■ TASK
Tally the lines in the entries where the string "down" appears, and write only the total.
*** RECORDS FOR THIS EXERCISE ***
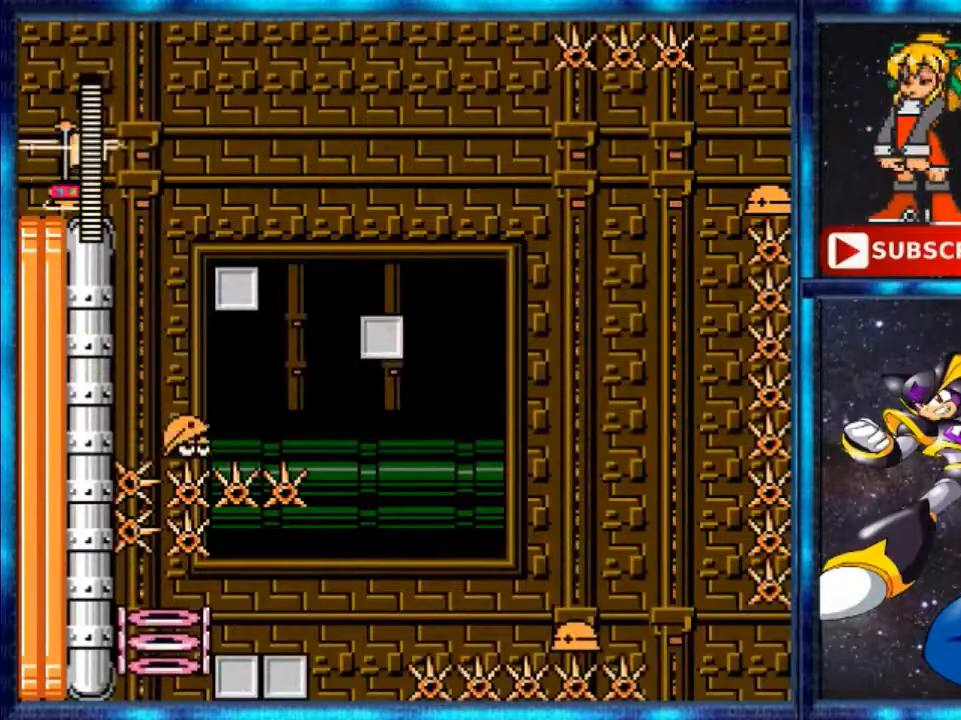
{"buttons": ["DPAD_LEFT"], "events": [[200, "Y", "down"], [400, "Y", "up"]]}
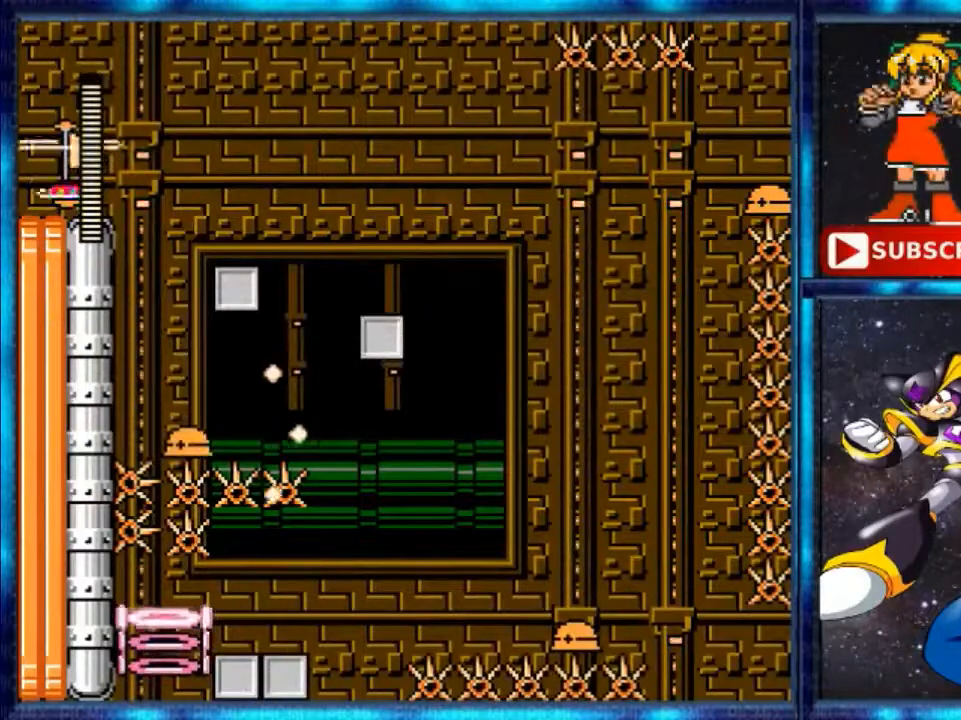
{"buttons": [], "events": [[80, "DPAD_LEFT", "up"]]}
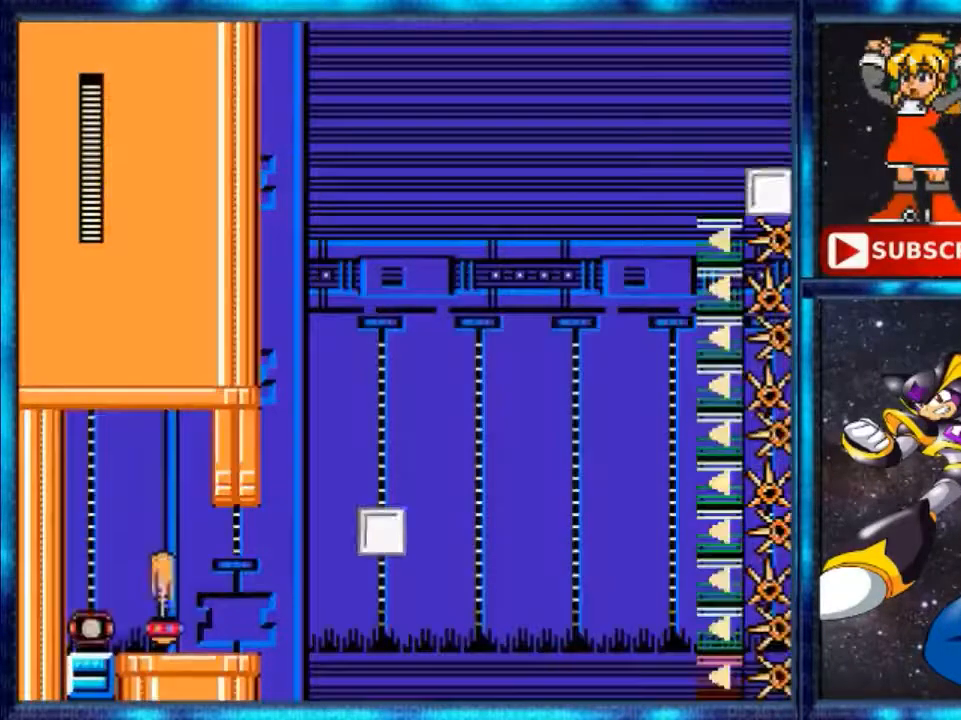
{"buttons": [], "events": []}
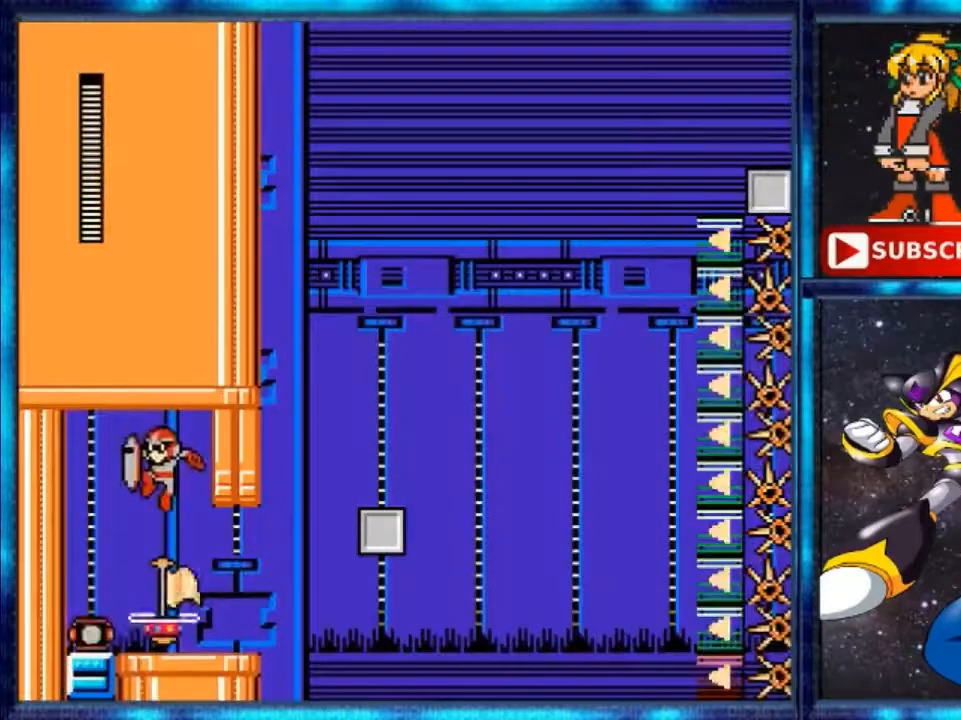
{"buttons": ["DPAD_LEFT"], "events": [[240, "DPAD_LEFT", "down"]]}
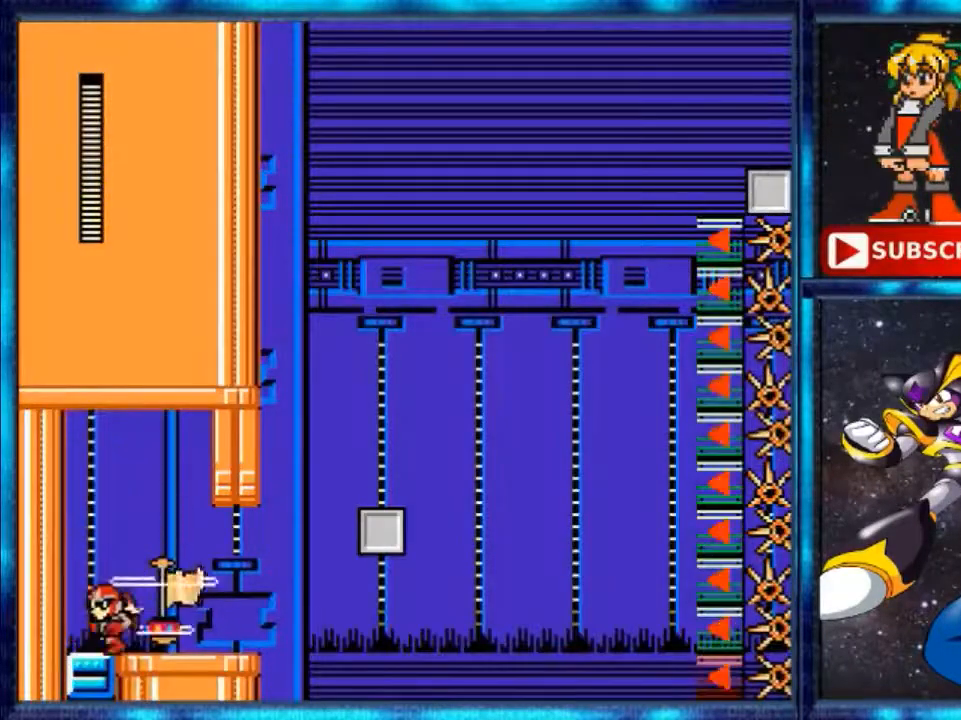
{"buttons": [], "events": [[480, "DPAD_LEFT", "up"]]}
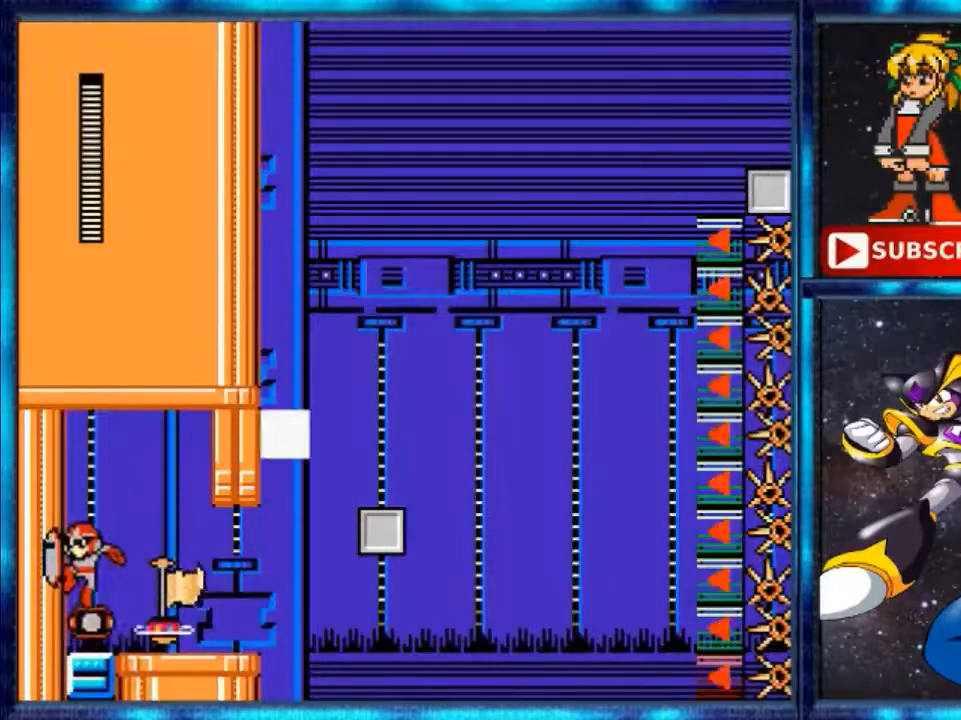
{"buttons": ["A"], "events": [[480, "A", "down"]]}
*** End of RECORDS FOR THIS EXERCISE ***
■ COMPLETED EXERCISE
3